インターハイ2回戦-白岡高校-9

 宮戸のスリーポイントが当たっているため、どうにか阻止しないと。俺がそんなことを考えていると、高宮コーチがタイムアウトをとる。


 また、メンバー交代も行う。


 俺はいったんベンチに下がり、拓斗が代わりに入る。また、智樹の代わりに孝也が入る。

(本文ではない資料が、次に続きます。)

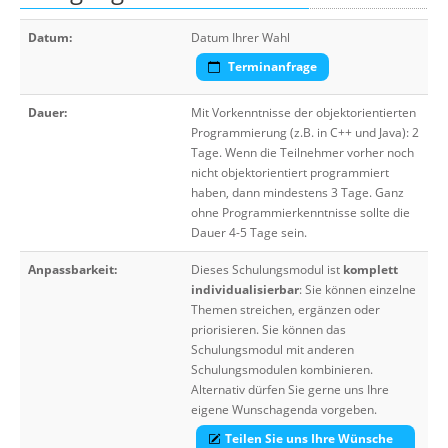
Datum:
Datum Ihrer Wahl
Terminanfrage
Dauer:
Mit Vorkenntnisse der objektorientierten
Programmierung (z.B. in C++ und Java): 2
Tage. Wenn die Teilnehmer vorher noch
nicht objektorientiert programmiert
haben, dann mindestens 3 Tage. Ganz
ohne Programmierkenntnisse sollte die
Dauer 4-5 Tage sein.
Anpassbarkeit:
Dieses Schulungsmodul ist
komplett
individualisierbar
: Sie können einzelne
Themen streichen, ergänzen oder
priorisieren. Sie können das
Schulungsmodul mit anderen
Schulungsmodulen kombinieren.
Alternativ dürfen Sie gerne uns Ihre
eigene Wunschagenda vorgeben.
Teilen Sie uns Ihre Wünsche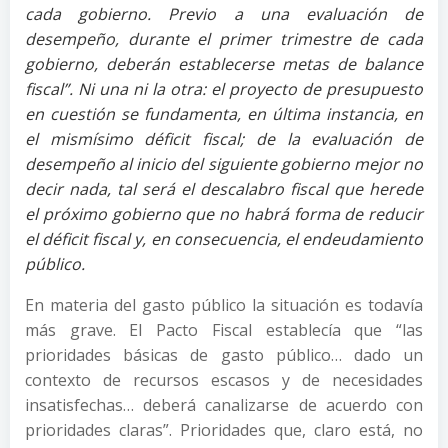
cada gobierno. Previo a una evaluación de
desempeño, durante el primer trimestre de cada
gobierno, deberán establecerse metas de balance
fiscal”. Ni una ni la otra: el proyecto de presupuesto
en cuestión se fundamenta, en última instancia, en
el mismísimo déficit fiscal; de la evaluación de
desempeño al inicio del siguiente gobierno mejor no
decir nada, tal será el descalabro fiscal que herede
el próximo gobierno que no habrá forma de reducir
el déficit fiscal y, en consecuencia, el endeudamiento
público.
En materia del gasto público la situación es todavía
más grave. El Pacto Fiscal establecía que “las
prioridades básicas de gasto público… dado un
contexto de recursos escasos y de necesidades
insatisfechas… deberá canalizarse de acuerdo con
prioridades claras”. Prioridades que, claro está, no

「もっとコートを広く使え。ちょっとペナントエリアに集まり過ぎだ。これじゃ、シュートの邪魔になる」


 高宮コーチは、珍しく厳しい顔をして強い口調で言った。


 でも、確かにその通りだ。


 ペナントエリアに集まり過ぎだ。台形の中に何人もいたら、シュートもできないし、すぐに取られてしまう。


「よし、もっとスクリーンもかけていこう」


 慧が手をパンパンと叩く。


 スクリーンは、味方が攻めやすいようにする。ボールを持っていない選手がボールを持っている選手をマークしているディフェンスに壁を作りに行くプレーだ。


「はい!」


 俺たちは返事をして、コートに向かう。


 といっても、俺はベンチからプレーを見届けることになる。


 俺は拓斗に話しかけた。


「拓斗、行けるときは行っても良いけれど、無理に行くな。仲間を信じてパスを出せ。ポイントガードはアシストするのも大事だぞ」


「はい」


 拓斗はため息をつきながら、返事する。


 大丈夫か。1人で行こうとしなきゃいいけどな。


 俺はそこだけ不安だった。


 智樹も孝也と交代するとき、何かを話していた。


 俺には聞こえなかった。


 コミュニケーションは大事だ。


 試合再開だ。


 城伯高校のオフェンスから。


 拓斗はドリブルをしながら、指で合図する。


 三田は拓斗にしっかりつき、何もできないようにガードする。


 拓斗はターンをして貴へとパスをする。


 貴は、ペナントエリア内でジャンプしてボールを受け取る。そのまま、シュートをしようと考えた。


 そこに嶋田が邪魔をしてくる。


 貴はジャンプしたまま、ボールを右手から左手に持ち替えて、シュートした。ダブルクラッチだ。


 貴のシュートが決まる。


 でも、嶋田と接触してしまった。


 嶋田はシュートさせまいと手を伸ばした。その際に貴と接触して、貴はバランスを崩し、倒れそうになった。


「ファウル! バスケットカウント」


 貴はシュートを決めて、更に1本のフリースローも貰った。


 嶋田はファウル1。


 貴はフリースローラインに立つと、フーッと息を吐いた。